Q: COULD YOU IDENTIFY SOME OF THE DISRUPTIVE TRENDS THAT BOSCH IS AIMING TO TRANSFORM THE AUTO INDUSTRY WITH IN THE NEXT 5 YEARS?
AK: One that I would like to highlight would be Autonomous Driving – this rising technology is set to be one of the biggest drivers of change in the mobility sector, not only helping to ease congestion but also to make mobility much safer for both riders and pedestrians.
An autonomous vehicle contains several innovative technologies. First, the car has to sense its environment using camera, radar, LIDAR and ultrasonic sensors. The vehicle has then toreconstruct the perceived environment and make sense of it. This implies the use of advanced deterministic software as well as artificial intelligence (AI). Finally the vehicle has to act based on these finding for example by steering and breaking. At Bosch we are one of very few companies in the world that master all three worlds: sensing, interpreting and acting.
Once again, automation in mobility is more than a buzzword, it has a huge safety benefit – if a critical safety function – such as steering or braking – fails. We require always another independent system that is ready to take over. We think that these innovations bring us closer to accident-free driving, changing the future of mobility.

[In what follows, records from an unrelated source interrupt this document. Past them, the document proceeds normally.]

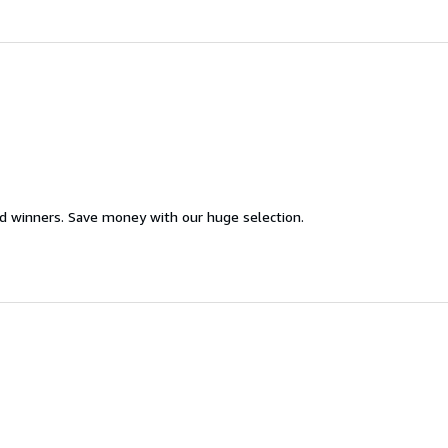
d winners. Save money with our huge selection.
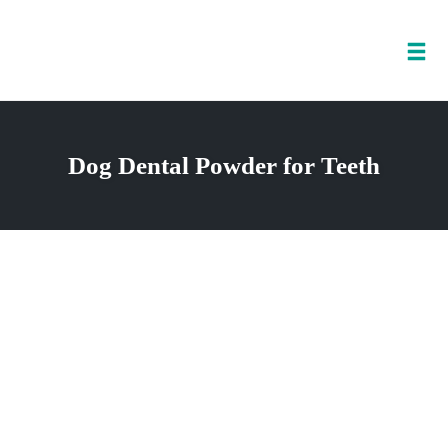
Tog
nav
Skip
to
Dog Dental Powder for Teeth
content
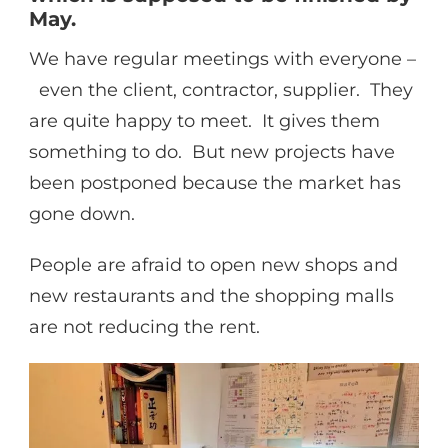
May.
We have regular meetings with everyone –
even the client, contractor, supplier. They
are quite happy to meet. It gives them
something to do. But new projects have
been postponed because the market has
gone down.
People are afraid to open new shops and
new restaurants and the shopping malls
are not reducing the rent.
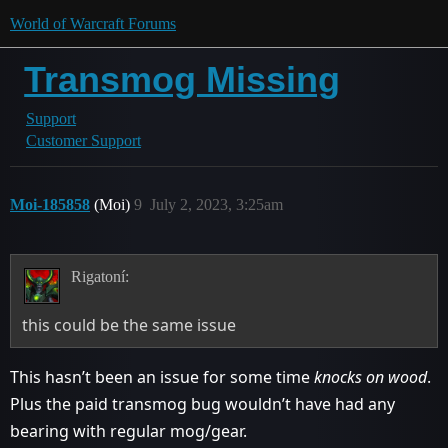
World of Warcraft Forums
Transmog Missing
Support
Customer Support
Moi-185858
(Moi)
9
July 2, 2023, 3:25am
Rigatoní:
this could be the same issue
This hasn’t been an issue for some time
knocks on wood
.
Plus the paid transmog bug wouldn’t have had any
bearing with regular mog/gear.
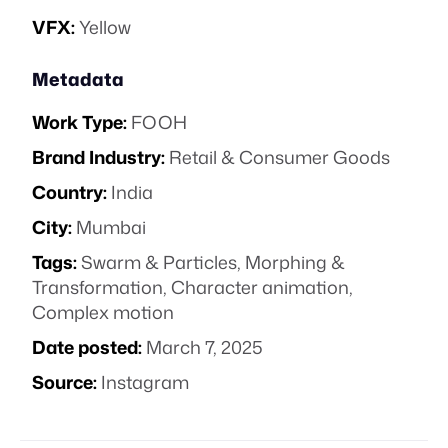
VFX:
Yellow
Metadata
Work Type:
FOOH
Brand Industry:
Retail & Consumer Goods
Country:
India
City:
Mumbai
Tags:
Swarm & Particles
,
Morphing &
Transformation
,
Character animation
,
Complex motion
Date posted:
March 7, 2025
Source:
Instagram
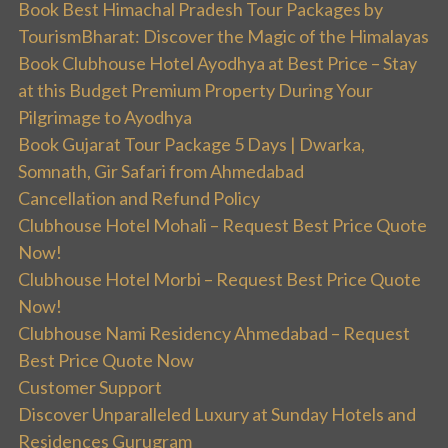
Book Best Himachal Pradesh Tour Packages by
TourismBharat: Discover the Magic of the Himalayas
Book Clubhouse Hotel Ayodhya at Best Price – Stay
at this Budget Premium Property During Your
Pilgrimage to Ayodhya
Book Gujarat Tour Package 5 Days | Dwarka,
Somnath, Gir Safari from Ahmedabad
Cancellation and Refund Policy
Clubhouse Hotel Mohali – Request Best Price Quote
Now!
Clubhouse Hotel Morbi – Request Best Price Quote
Now!
Clubhouse Nami Residency Ahmedabad – Request
Best Price Quote Now
Customer Support
Discover Unparalleled Luxury at Sunday Hotels and
Residences Gurugram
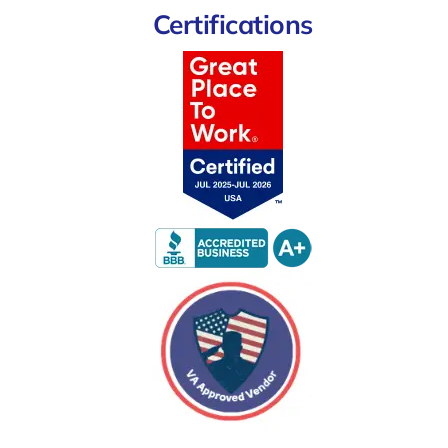
Certifications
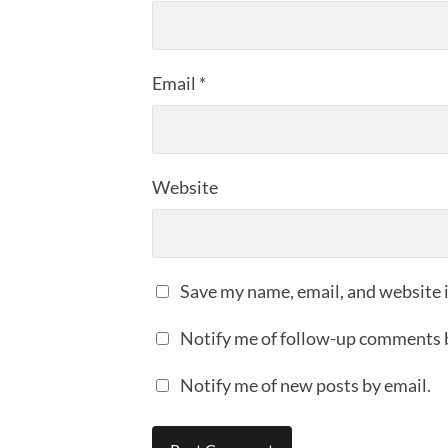
Email
*
Website
Save my name, email, and website i
Notify me of follow-up comments 
Notify me of new posts by email.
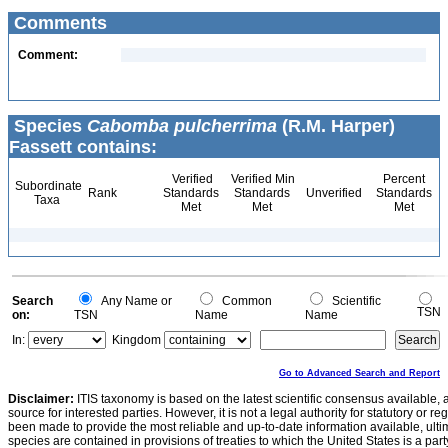
Comments
Comment:
Species
Cabomba pulcherrima
(R.M. Harper)
Fassett contains:
Verified
Verified Min
Percent
Subordinate
Rank
Standards
Standards
Unverified
Standards
Taxa
Met
Met
Met
Search
Any Name or
Common
Scientific
TSN
on:
TSN
Name
Name
In:
Kingdom
Go to Advanced Search and Report
Disclaimer:
ITIS taxonomy is based on the latest scientific consensus available, 
source for interested parties. However, it is not a legal authority for statutory or r
been made to provide the most reliable and up-to-date information available, ulti
species are contained in provisions of treaties to which the United States is a party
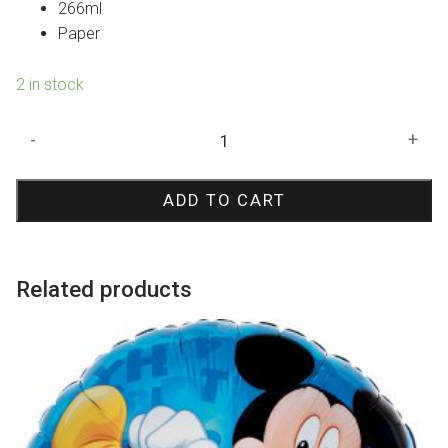
266ml
Paper
2 in stock
Hot
-
+
Wheels
Paper
ADD TO CART
Cups
quantity
Related products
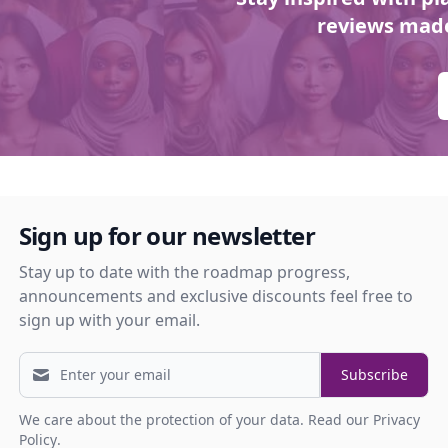
reviews made
Sign up for our newsletter
Stay up to date with the roadmap progress,
announcements and exclusive discounts feel free to
sign up with your email.
Subscribe
We care about the protection of your data.
Read our Privacy
Policy
.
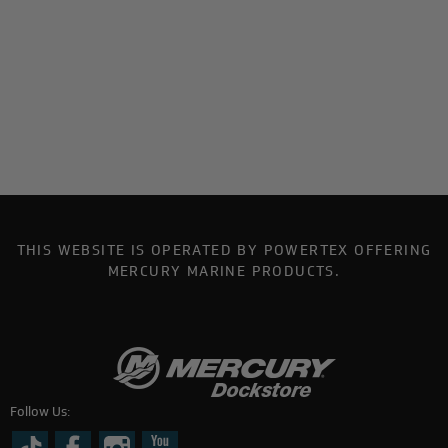
THIS WEBSITE IS OPERATED BY POWERTEX OFFERING
MERCURY MARINE PRODUCTS.
Follow Us:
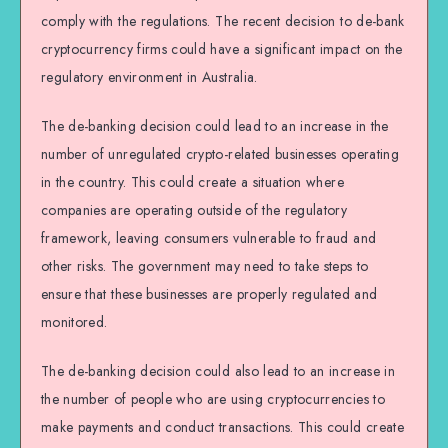
comply with the regulations. The recent decision to de-bank
cryptocurrency firms could have a significant impact on the
regulatory environment in Australia.
The de-banking decision could lead to an increase in the
number of unregulated crypto-related businesses operating
in the country. This could create a situation where
companies are operating outside of the regulatory
framework, leaving consumers vulnerable to fraud and
other risks. The government may need to take steps to
ensure that these businesses are properly regulated and
monitored.
The de-banking decision could also lead to an increase in
the number of people who are using cryptocurrencies to
make payments and conduct transactions. This could create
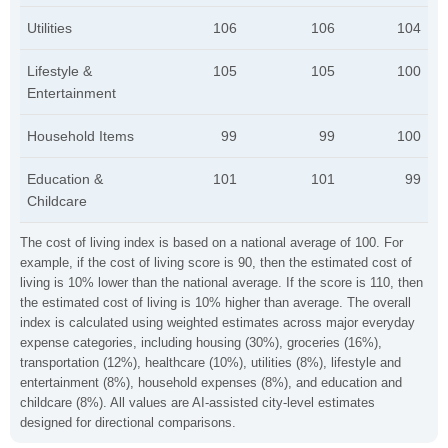
Utilities
106
106
104
Lifestyle &
105
105
100
Entertainment
Household Items
99
99
100
Education &
101
101
99
Childcare
The cost of living index is based on a national average of 100. For
example, if the cost of living score is 90, then the estimated cost of
living is 10% lower than the national average. If the score is 110, then
the estimated cost of living is 10% higher than average. The overall
index is calculated using weighted estimates across major everyday
expense categories, including housing (30%), groceries (16%),
transportation (12%), healthcare (10%), utilities (8%), lifestyle and
entertainment (8%), household expenses (8%), and education and
childcare (8%). All values are AI-assisted city-level estimates
designed for directional comparisons.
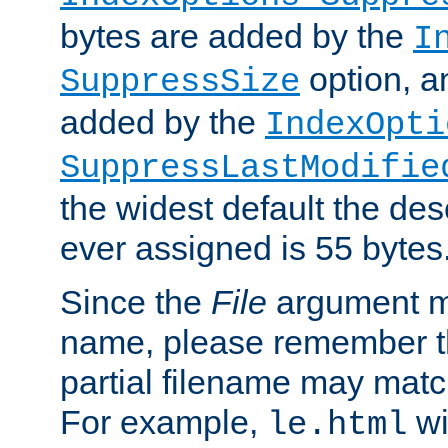
bytes are added by the
I
option, a
SuppressSize
added by the
IndexOpti
SuppressLastModifie
the widest default the des
ever assigned is 55 bytes
Since the
File
argument ma
name, please remember th
partial filename may matc
For example,
wi
le.html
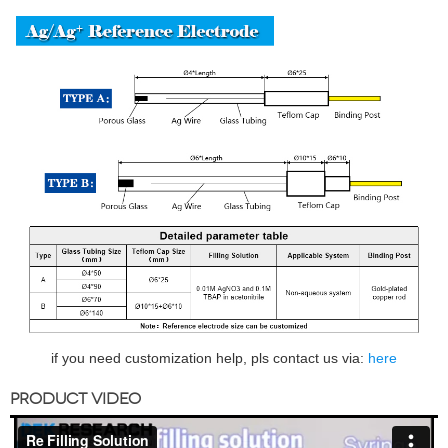
if you need customization help, pls contact us via:
here
PRODUCT VIDEO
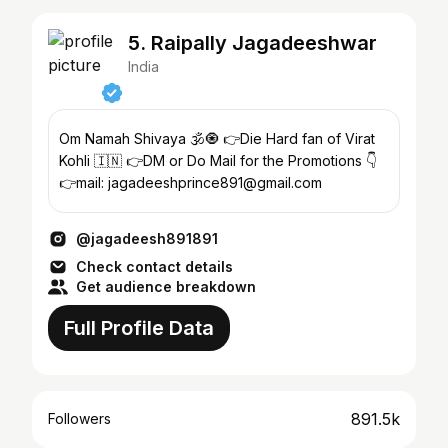
5. Raipally Jagadeeshwar
India
Om Namah Shivaya 🕉️🧿 👉Die Hard fan of Virat
Kohli 🇮🇳 👉DM or Do Mail for the Promotions 👇
👉mail: jagadeeshprince891@gmail.com
@jagadeesh891891
Check contact details
Get audience breakdown
Full Profile Data
891.5k
Followers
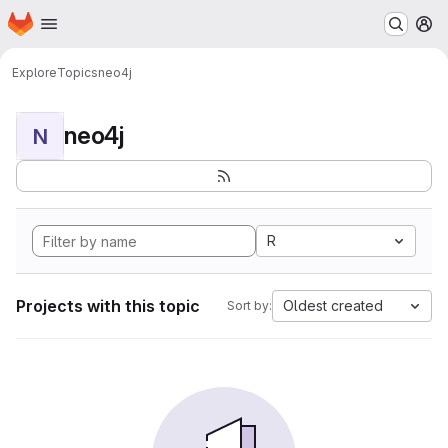
Homepage
Skip to main content
M
Explore
Topics
neo4j
neo4j
N
R
Projects with this topic
Oldest created
Sort by:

Q: WHAT’S YOUR GUT FEELING ABOUT THE OUTLOOK FOR THE REMAINDER OF 2018 AND 2019?
AK: In the months and years to come, we expect to see a ramp-up of Smart Mobility initiatives across the world, and in the region. In fact, cities suffer from major problems such as pollution and congestion, which need to be tackled using new mobility solutions. Today, governments are working on creating the right regulation framework and eco-system for such solutions to be tested and commercialised. An excellent example for that is the ongoing autonomous driving initiative driven by Singaporean government.
Developing reliable autonomous vehicles will require several years of effort. On the way, we will see sub-solutions tested and implemented such as connected parking, advanced driver assistant functions as well as intelligent fleet management systems.